Kserowanie czy skanowanie dowodów to powszechna praktyka wielu firm, stosowana od wypożyczalni kajaków po banki udzielające kredytów. Choć stosowana, to od dawna krytykowana, najpierw przez Generalnego Inspektora Ochrony Danych Osobowych, a obecnie przez Urząd Ochrony Danych Osobowych. Z tym jednak koniec, od 12 lipca nie będzie można kopiować dokumentów, a za złamanie przepisów będą groziły nawet 2 lata więzienia.
Co więcej, zakazane będzie też tworzenie replik dokumentów, czyli np. popularnych ostatnio dowodów kolekcjonerskich. Pozostaje jedna niewiadoma – czy przepisy zakazujące kopiowania dokumentów obejmą również instytucje finansowe, ubezpieczycieli oraz operatorów telefonicznych, telewizyjnych i internetowych. Te podmioty mogą z uporem twierdzić, że mają prawo do kontynuowania praktyki.
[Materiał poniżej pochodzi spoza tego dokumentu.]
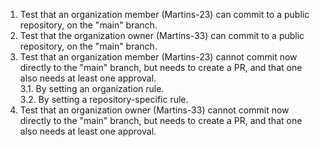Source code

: 1. Test that an organization member (Martins-23) can commit to a public repository, on the "main" branch.  
2. Test that the organization owner (Martins-33) can commit to a public repository, on the "main" branch.  
3. Test that an organization member (Martins-23) cannot commit now directly to the "main" branch, but needs to create a PR, and that one also needs at least one approval.  
    3.1. By setting an organization rule.  
    3.2. By setting a repository-specific rule.  
4. Test that an organization owner (Martins-33) cannot commit now directly to the "main" branch, but needs to create a PR, and that one also needs at least one approval.  
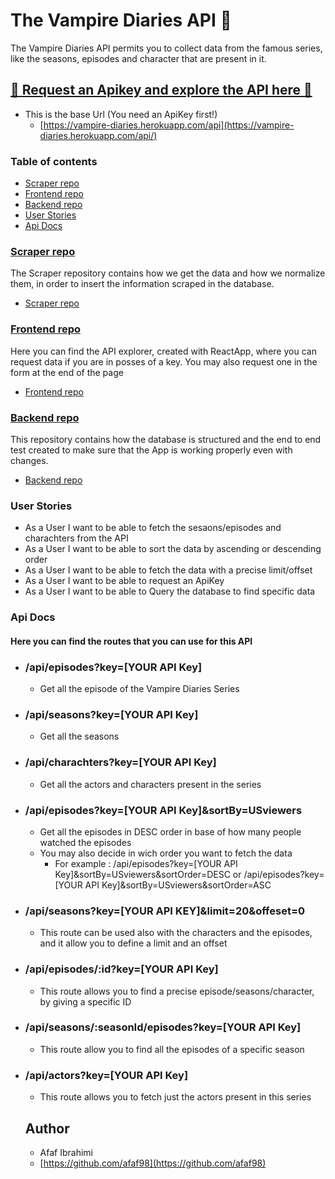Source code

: # The Vampire Diaries API 🧛

The Vampire Diaries API permits you to collect data from the famous series,
like the seasons, episodes and character that are present in it.

## [🧛 Request an Apikey and explore the API here 🧛 ](https://vampire-diaries-api.netlify.app/)

- This is the base Url (You need an ApiKey first!)
  - [https://vampire-diaries.herokuapp.com/api](https://vampire-diaries.herokuapp.com/api/)

### Table of contents

- [Scraper repo](#Scraper-repo)
- [Frontend repo](#Frontend-repo)
- [Backend repo](#Backend-repo)
- [User Stories](#User-Stories)
- [Api Docs](#Api-Docs)

### [Scraper repo](https://github.com/afaf98/Vampire_diaries_API/tree/development/scraper)

The Scraper repository contains how we get the data and how we normalize them, in order to insert the information scraped in the database.

- [Scraper repo](https://github.com/afaf98/Vampire_diaries_API/tree/development/scraper)

### [Frontend repo](https://github.com/afaf98/Vampire_diaries_API/tree/development/client)

Here you can find the API explorer, created with ReactApp, where you can request data if you are in posses of a key.
You may also request one in the form at the end of the page

- [Frontend repo](https://github.com/afaf98/Vampire_diaries_API/tree/development/client)

### [Backend repo](https://github.com/afaf98/Vampire_diaries_API/tree/development/server)

This repository contains how the database is structured and the end to end test created to make sure that the App is working properly even with changes.

- [Backend repo](https://github.com/afaf98/Vampire_diaries_API/tree/development/server)

### User Stories

- As a User I want to be able to fetch the sesaons/episodes and charachters from the API
- As a User I want to be able to sort the data by ascending or descending order
- As a User I want to be able to fetch the data with a precise limit/offset
- As a User I want to be able to request an ApiKey
- As a User I want to be able to Query the database to find specific data

### Api Docs

#### Here you can find the routes that you can use for this API

- ### /api/episodes?key=[YOUR API Key]
  - Get all the episode of the Vampire Diaries Series
- ### /api/seasons?key=[YOUR API Key]
  - Get all the seasons
- ### /api/charachters?key=[YOUR API Key]
  - Get all the actors and characters present in the series
- ### /api/episodes?key=[YOUR API Key]&sortBy=USviewers
  - Get all the episodes in DESC order in base of how many people watched the episodes
  - You may also decide in wich order you want to fetch the data
    - For example : /api/episodes?key=[YOUR API Key]&sortBy=USviewers&sortOrder=DESC
      or /api/episodes?key=[YOUR API Key]&sortBy=USviewers&sortOrder=ASC
- ### /api/seasons?key=[YOUR API KEY]&limit=20&offeset=0
  - This route can be used also with the characters and the episodes, and it allow you to define a limit and an offset
- ### /api/episodes/:id?key=[YOUR API Key]
  - This route allows you to find a precise episode/seasons/character, by giving a specific ID
- ### /api/seasons/:seasonId/episodes?key=[YOUR API Key]
  - This route allow you to find all the episodes of a specific season
- ### /api/actors?key=[YOUR API Key]

  - This route allows you to fetch just the actors present in this series

  ## Author

  - Afaf Ibrahimi
  - [https://github.com/afaf98](https://github.com/afaf98)

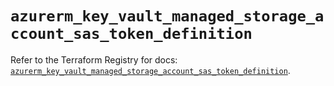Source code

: # `azurerm_key_vault_managed_storage_account_sas_token_definition`

Refer to the Terraform Registry for docs: [`azurerm_key_vault_managed_storage_account_sas_token_definition`](https://registry.terraform.io/providers/hashicorp/azurerm/3.90.0/docs/resources/key_vault_managed_storage_account_sas_token_definition).

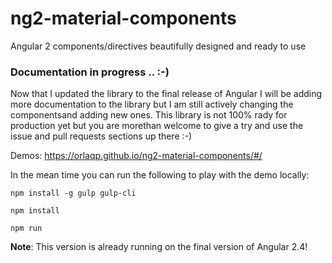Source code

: # ng2-material-components

Angular 2 components/directives beautifully designed and ready to use

### Documentation in progress .. :-)

Now that I updated the library to the final release of Angular I will be adding 
more documentation to the library but I am still actively changing the componentsand 
adding new ones. This library is not 100% rady for production yet but you are morethan welcome 
to give a try and use the issue and pull requests sections up there :-)  

Demos: https://orlaqp.github.io/ng2-material-components/#/

In the mean time you can run the following to play  with the demo locally:

`npm install -g gulp gulp-cli`

`npm install`

`npm run`


**Note**: This version is already running on the final version of Angular 2.4!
Jak mówi w rozmowie z “Dziennikiem Gazetą Prawną” Agnieszka Sagan-Jeżowska, z kancelarii Wierzbowski Eversheds Sutherland, banki oraz ubezpieczalnie powołują się na dyrektywę w sprawie zapobiegania wykorzystywaniu systemu finansowego do prania pieniędzy oraz na rekomendacje Komisji Nadzoru Finansowego. Jednak rządowa ustawa nie przewiduje żadnych wyjątków.
Po 12 lipca firmy będą mogły jedynie poprosić o okazanie dokumentu i spisać dane niezbędne do weryfikacji osoby, z którą zawierają umowę.